__What you will do__. Please reproduce every record exactly as written, leaving out the pictures.

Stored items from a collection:
┄┄┄┄┄┄
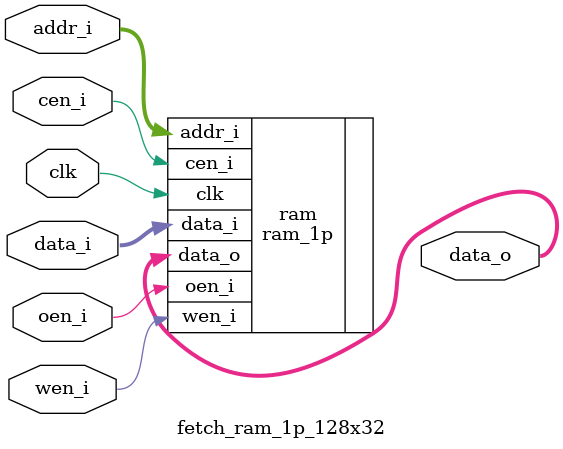
<source format=v>

`include "enc_defines.v"

module fetch_ram_1p_128x32 (
  clk    ,
  cen_i  ,
  oen_i  ,
  wen_i  ,
  addr_i ,
  data_i ,
  data_o
);

//*** PARAMETER DECLARATION ****************************************************

  parameter Word_Width = 128 ;
  parameter Addr_Width = 5   ;


//*** INPUT/OUTPUT DECLARATION *************************************************

  input                     clk    ;
  input                     cen_i  ;
  input                     oen_i  ;
  input                     wen_i  ;
  input   [Addr_Width-1:0]  addr_i ;
  input   [Word_Width-1:0]  data_i ;
  output  [Word_Width-1:0]  data_o ;


//*** MAIN BODY ****************************************************************

  ram_1p #(
    .Addr_Width    ( Addr_Width    ),
    .Word_Width    ( Word_Width    )
  ) ram (                          
    .clk           ( clk           ),
    .cen_i         ( cen_i         ),
    .oen_i         ( oen_i         ),
    .wen_i         ( wen_i         ),
    .addr_i        ( addr_i        ),
    .data_i        ( data_i        ),
    .data_o        ( data_o        )
    );


endmodule

</source>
┄┄┄┄┄┄
__Exercise answer__.
<source format=v>

`include "enc_defines.v"

module fetch_ram_1p_128x32 (
  clk    ,
  cen_i  ,
  oen_i  ,
  wen_i  ,
  addr_i ,
  data_i ,
  data_o
);

//*** PARAMETER DECLARATION ****************************************************

  parameter Word_Width = 128 ;
  parameter Addr_Width = 5   ;


//*** INPUT/OUTPUT DECLARATION *************************************************

  input                     clk    ;
  input                     cen_i  ;
  input                     oen_i  ;
  input                     wen_i  ;
  input   [Addr_Width-1:0]  addr_i ;
  input   [Word_Width-1:0]  data_i ;
  output  [Word_Width-1:0]  data_o ;


//*** MAIN BODY ****************************************************************

  ram_1p #(
    .Addr_Width    ( Addr_Width    ),
    .Word_Width    ( Word_Width    )
  ) ram (                          
    .clk           ( clk           ),
    .cen_i         ( cen_i         ),
    .oen_i         ( oen_i         ),
    .wen_i         ( wen_i         ),
    .addr_i        ( addr_i        ),
    .data_i        ( data_i        ),
    .data_o        ( data_o        )
    );


endmodule

</source>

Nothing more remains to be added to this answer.